[NVIDIA] Support custom dtype convert in jax.nn.dot_product_attention
Addressing the issue brought up in 24047.
This PR does this:
# We use this custom dot_general in the QK einsum op of attention to match
# dtypes used in the Flash Attention implementation. For bf16 inputs as an
# example, the fprop is like:
# bf16 -> dot -> fp32
# Then the bprop is like:
# (1) Without this change:
# fp32 -> dot -> fp32 -> cvt -> bf16.
# (2) With this change:
# fp32 -> cvt -> bf16 -> dot -> bf16.
In addition, we adjust the atol/rtol a bit.
cc. @sbodenstein @superbobry
I think that this is best fixed using the new precision API, rather than custom JVP. What is the motivation for this approach, other than being able to land it a little bit faster?

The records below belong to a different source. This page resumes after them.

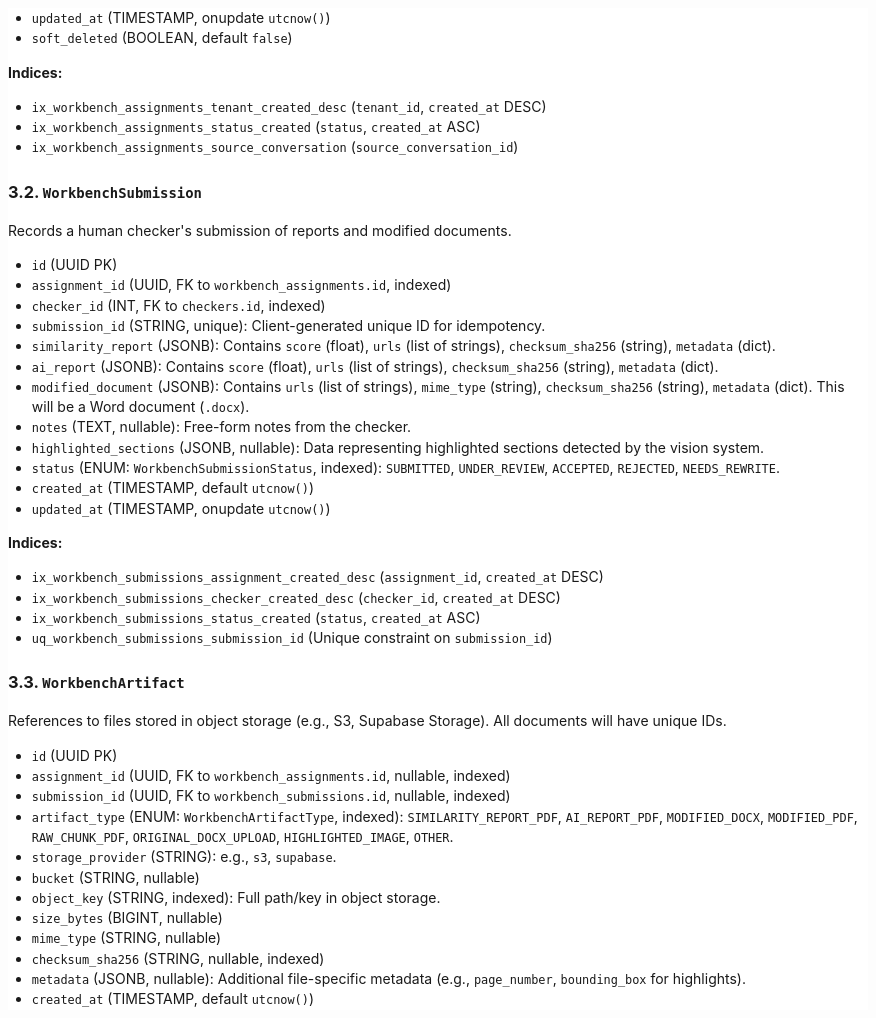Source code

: - `updated_at` (TIMESTAMP, onupdate `utcnow()`)
- `soft_deleted` (BOOLEAN, default `false`)

**Indices:**
- `ix_workbench_assignments_tenant_created_desc` (`tenant_id`, `created_at` DESC)
- `ix_workbench_assignments_status_created` (`status`, `created_at` ASC)
- `ix_workbench_assignments_source_conversation` (`source_conversation_id`)

### 3.2. `WorkbenchSubmission`

Records a human checker's submission of reports and modified documents.

- `id` (UUID PK)
- `assignment_id` (UUID, FK to `workbench_assignments.id`, indexed)
- `checker_id` (INT, FK to `checkers.id`, indexed)
- `submission_id` (STRING, unique): Client-generated unique ID for idempotency.
- `similarity_report` (JSONB): Contains `score` (float), `urls` (list of strings), `checksum_sha256` (string), `metadata` (dict).
- `ai_report` (JSONB): Contains `score` (float), `urls` (list of strings), `checksum_sha256` (string), `metadata` (dict).
- `modified_document` (JSONB): Contains `urls` (list of strings), `mime_type` (string), `checksum_sha256` (string), `metadata` (dict). This will be a Word document (`.docx`).
- `notes` (TEXT, nullable): Free-form notes from the checker.
- `highlighted_sections` (JSONB, nullable): Data representing highlighted sections detected by the vision system.
- `status` (ENUM: `WorkbenchSubmissionStatus`, indexed): `SUBMITTED`, `UNDER_REVIEW`, `ACCEPTED`, `REJECTED`, `NEEDS_REWRITE`.
- `created_at` (TIMESTAMP, default `utcnow()`)
- `updated_at` (TIMESTAMP, onupdate `utcnow()`)

**Indices:**
- `ix_workbench_submissions_assignment_created_desc` (`assignment_id`, `created_at` DESC)
- `ix_workbench_submissions_checker_created_desc` (`checker_id`, `created_at` DESC)
- `ix_workbench_submissions_status_created` (`status`, `created_at` ASC)
- `uq_workbench_submissions_submission_id` (Unique constraint on `submission_id`)

### 3.3. `WorkbenchArtifact`

References to files stored in object storage (e.g., S3, Supabase Storage). All documents will have unique IDs.

- `id` (UUID PK)
- `assignment_id` (UUID, FK to `workbench_assignments.id`, nullable, indexed)
- `submission_id` (UUID, FK to `workbench_submissions.id`, nullable, indexed)
- `artifact_type` (ENUM: `WorkbenchArtifactType`, indexed): `SIMILARITY_REPORT_PDF`, `AI_REPORT_PDF`, `MODIFIED_DOCX`, `MODIFIED_PDF`, `RAW_CHUNK_PDF`, `ORIGINAL_DOCX_UPLOAD`, `HIGHLIGHTED_IMAGE`, `OTHER`.
- `storage_provider` (STRING): e.g., `s3`, `supabase`.
- `bucket` (STRING, nullable)
- `object_key` (STRING, indexed): Full path/key in object storage.
- `size_bytes` (BIGINT, nullable)
- `mime_type` (STRING, nullable)
- `checksum_sha256` (STRING, nullable, indexed)
- `metadata` (JSONB, nullable): Additional file-specific metadata (e.g., `page_number`, `bounding_box` for highlights).
- `created_at` (TIMESTAMP, default `utcnow()`)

Right, the main motivation is to get it implemented faster. I'm okay with using the new precision API. Do you know when it will be available, especially with the PJRT plugin mentioned here? If it’s coming soon, we can close this PR. If not, do you think we should keep this one open and migrate to the new method later? Also, pinging @dfm for comments.
An update! With the release of JAX v0.4.35 using dot algorithms as an argument for lax.dot_general now works (https://github.com/jax-ml/jax/pull/24480)! So perhaps we can try to fix https://github.com/jax-ml/jax/issues/24047 using that?
Thanks! We'll close this one and create a new one later to implement the newly proposed mechanism mentioned in the comment above.
@kaixih I've fixed this https://github.com/jax-ml/jax/commit/d5e5b42de85d65fcdc7ab69f38062e00464cf6d9. Let me know if you think its correct.